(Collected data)
——
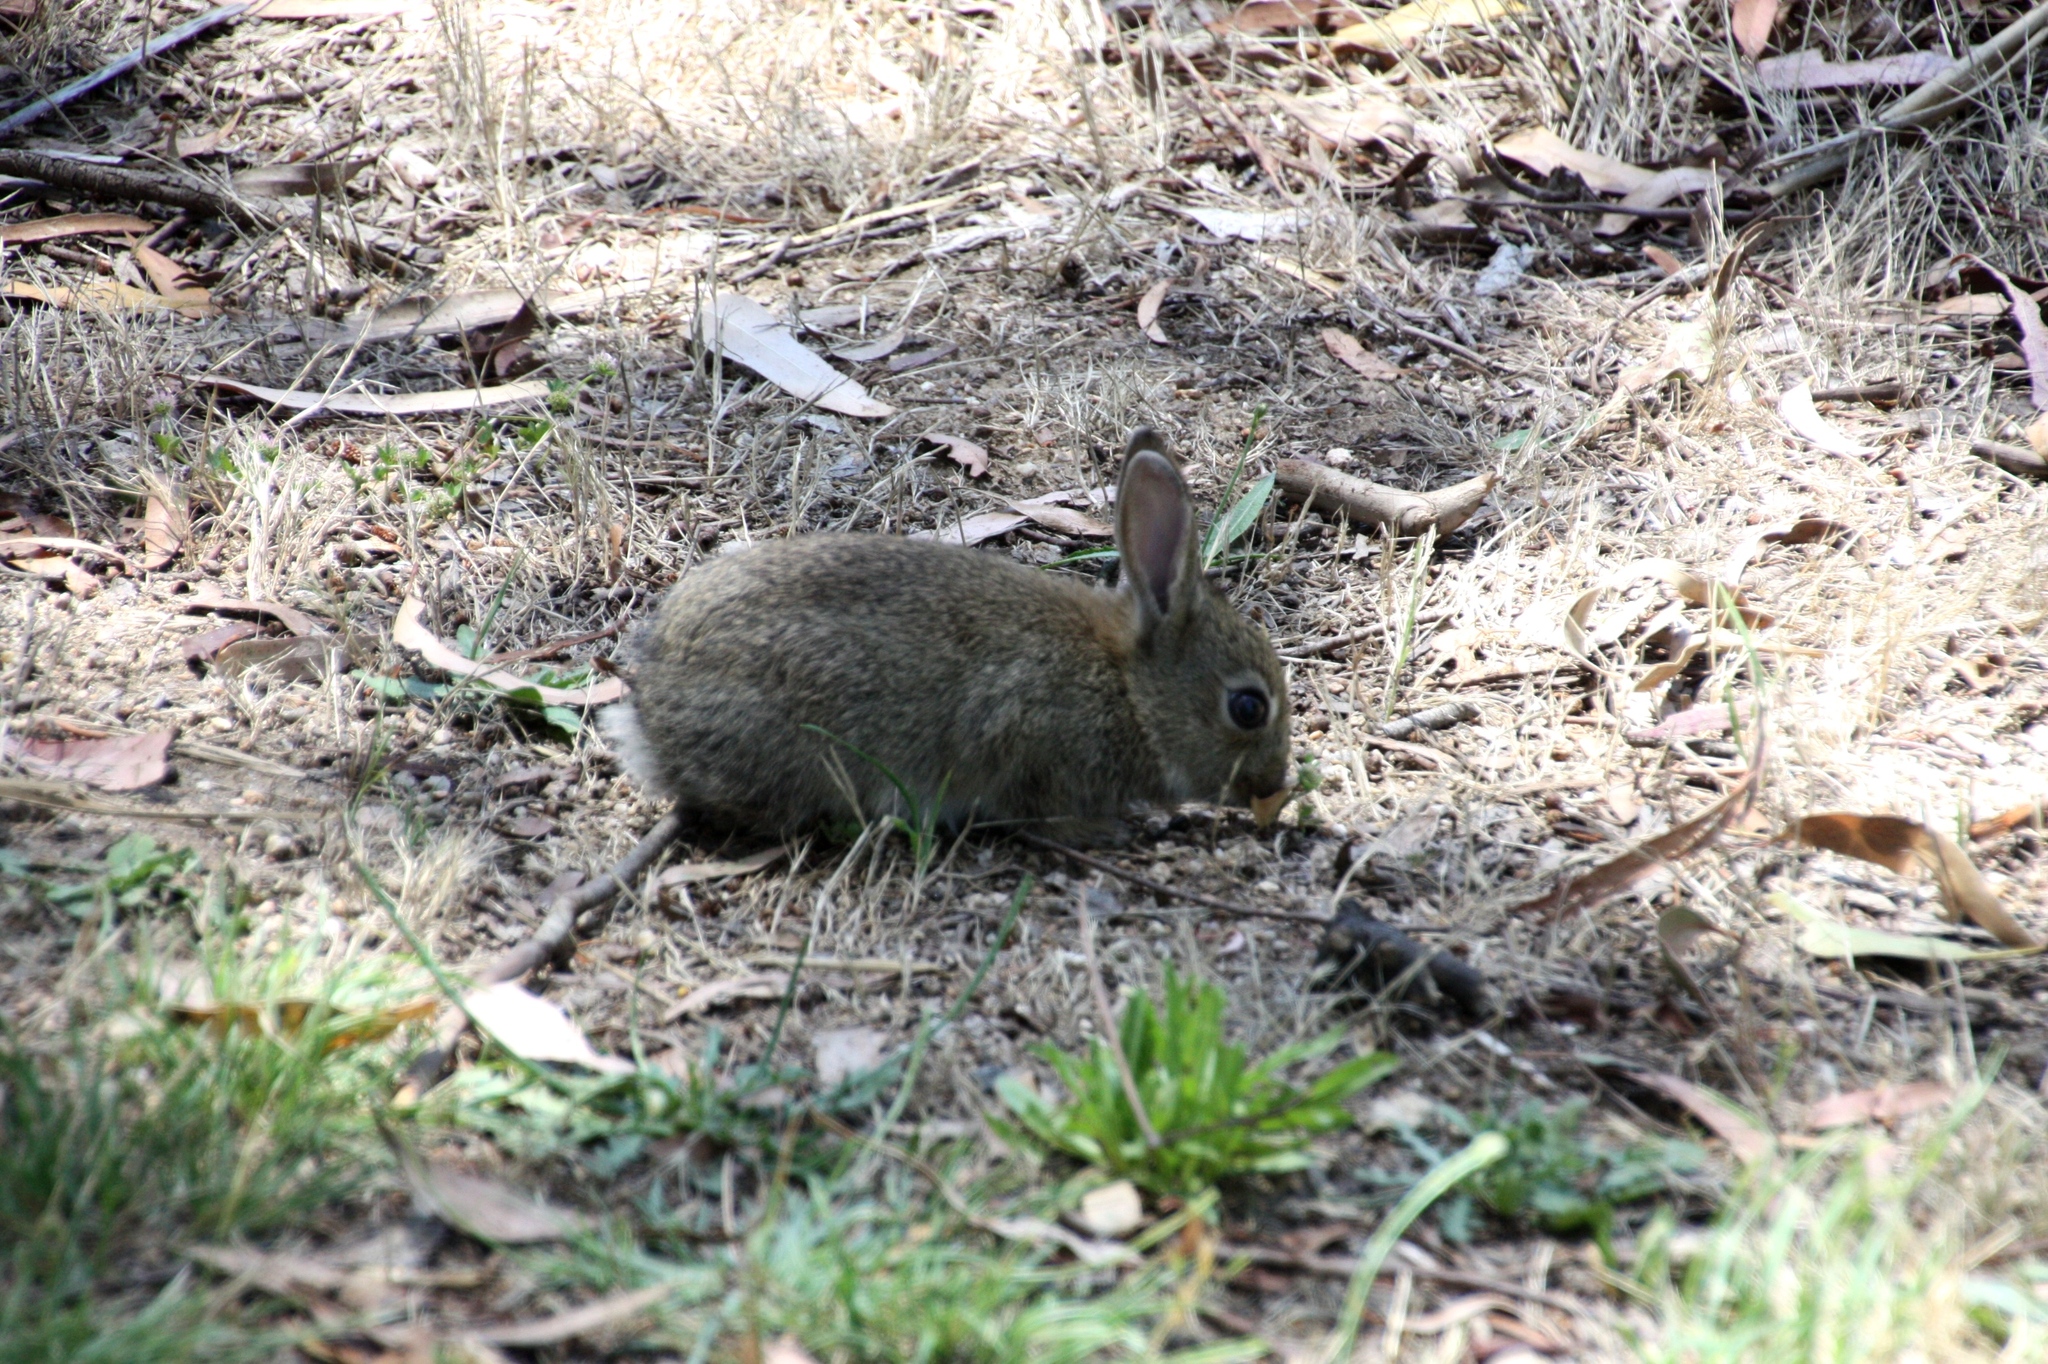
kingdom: Animalia
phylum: Chordata
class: Mammalia
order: Lagomorpha
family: Leporidae
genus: Oryctolagus
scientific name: Oryctolagus cuniculus
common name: European rabbit
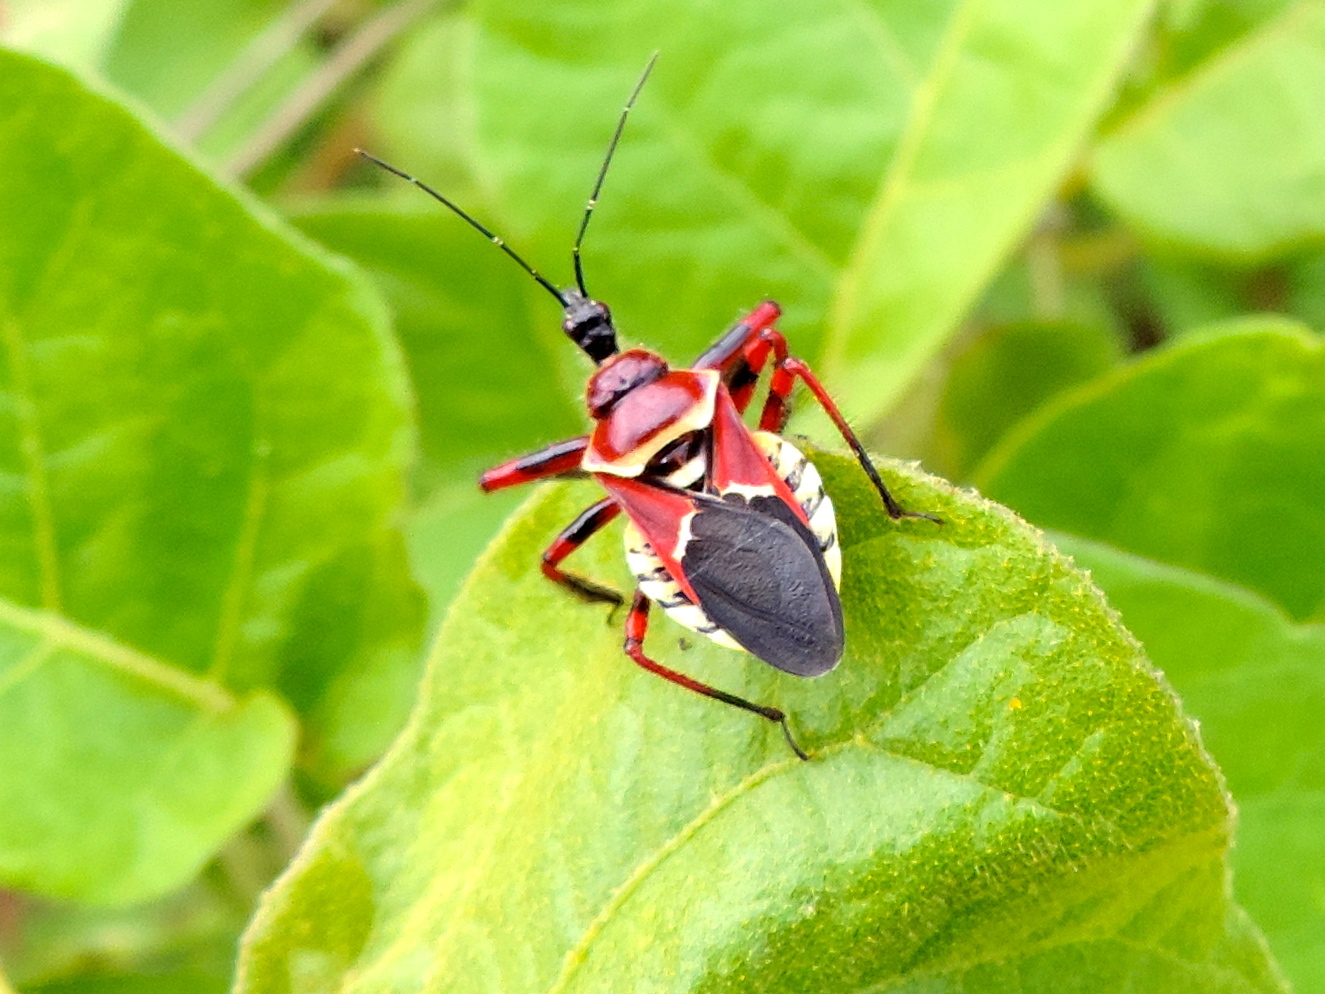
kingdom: Animalia
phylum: Arthropoda
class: Insecta
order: Hemiptera
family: Reduviidae
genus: Apiomerus
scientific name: Apiomerus flaviventris
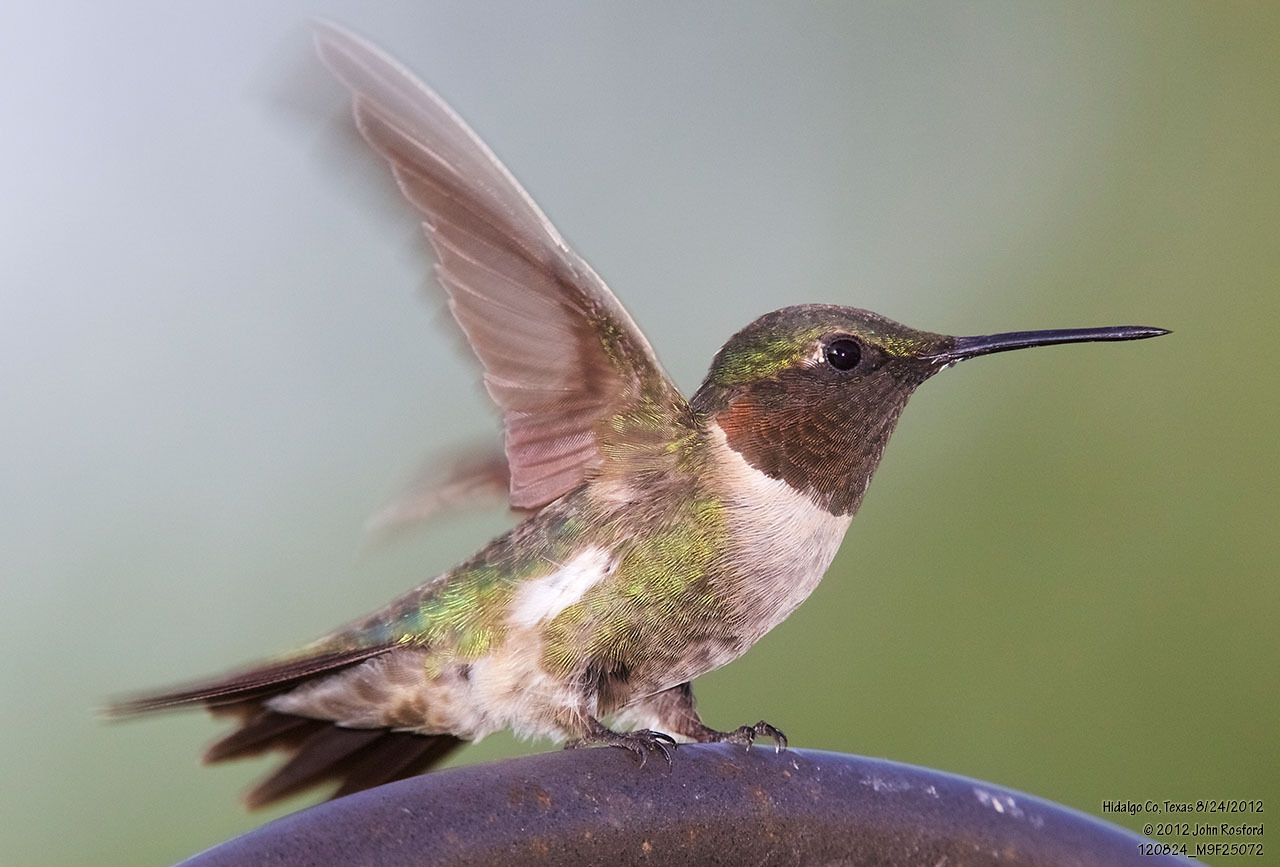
——
• [Goal]:
Pull out each line in the items above that contains the word "name", copying every such line in full.

• [Exercise answer]:
scientific name: Oryctolagus cuniculus
common name: European rabbit
scientific name: Apiomerus flaviventris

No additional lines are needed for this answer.